Chuuya membuatnya paham. Manusia yang tak pernah dimanusiakan siapapun termasuk dirinya sendiri. Memanusiakan bukan berarti iba, tak selalu pula berarti cinta. Memanusiakan berarti menerima, segala sisi baik dan buruknya, segala macam perasaannya, segala hal yang membuatnya merasa berguna diciptakan dan memahami alasan ia dibiarkan lahir ke dunia.
Dazai amat sangat beruntung bisa bertemu dengan Chuuya, manusia penuh celah yang menutupi celahnya yang tak kalah banyak.
Chuuya bukanlah seseorang yang beruntung. Ia semakin yakin akan hal itu. Bahkan setelah datangnya Dazai, bertahun-tahun, membuatnya ketergantungan, menciptakan kebahagiaan, berbagi kesedihan, ternyata tak bertahan selamanya juga.
Seharusnya ia tahu, suatu saat ia harus kembali berdiri diatas kakinya sendiri. Suatu hari, Dazai akan melepaskan pelukannya dan pergi jauh hingga tak tergapai.
Namun ketika hal tersebut benar-benar terjadi, Chuuya tak siap, tak akan pernah. Ia masih dapat merasakan pelukannya yang hangat, kecupan ringan yang menghujaninya, juga tawa renyah yang menyebalkan namun memabukkan.
Kini semuanya sirna. Hilang dalam satu kedipan mata. Dazai pernah mengatakan bahwa ia tak akan meninggalkan. Tak akan pernah. Tapi pada dasarnya manusia adalah makhluk penuh dusta, Dazai pergi begitu saja.
“Chuuya jangan keseringan sedih, jangan lupa makan juga, biar tinggi,” adalah kata terakhir yang didengarnya dari sang kekasih.
Berbulan-bulan menghilang, tanpa selamat tinggal, pun kabar ataupun penggalan surat. Setiap harinya hanya digunakan untuk menunggu, menunggu, dan menunggu. Kalau bukan menunggu, ya merindu.

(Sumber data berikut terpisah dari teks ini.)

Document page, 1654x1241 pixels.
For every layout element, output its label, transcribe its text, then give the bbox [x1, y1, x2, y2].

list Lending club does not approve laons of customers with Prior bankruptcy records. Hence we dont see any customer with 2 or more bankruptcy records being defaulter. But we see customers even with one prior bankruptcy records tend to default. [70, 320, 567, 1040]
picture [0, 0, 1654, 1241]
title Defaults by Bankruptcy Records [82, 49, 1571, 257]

Di bulan kesekian dari hilangnya Dazai, semua orang mulai pasrah akan keadaan. Lelaki itu tak mungkin kembali, katanya. Tapi Chuuya tak mau percaya. Ia masih terus menanti, yakin bahwa Dazai akan kembali memeluknya, entah berapa lama pun.
Maka ketika kabar bahwa lelaki itu tak lagi ada di dunia yang sama dengannya, Chuuya masih tak mau percaya. Ia tak akan pernah percaya bahwa Dazai-nya, meninggalkan dirinya sendirian, melepaskannya untuk berdiri tanpa kehadiran Dazai di sampingnya.
Chuuya akan bertemu dengannya lagi, memaksanya untuk kembali bersanding dengannya, memeluknya agar tak hilang lagi. Chuuya akan bertemu dengannya lagi, suatu saat nanti, entah di kehidupan ke berapa, entah di dunia yang seperti apa.
Karena ia yakin, di kehidupan manapun, Dazai Osamu dan Nakahara Chuuya hanya memiliki satu sama lain untuk dicintai maupun mencintai.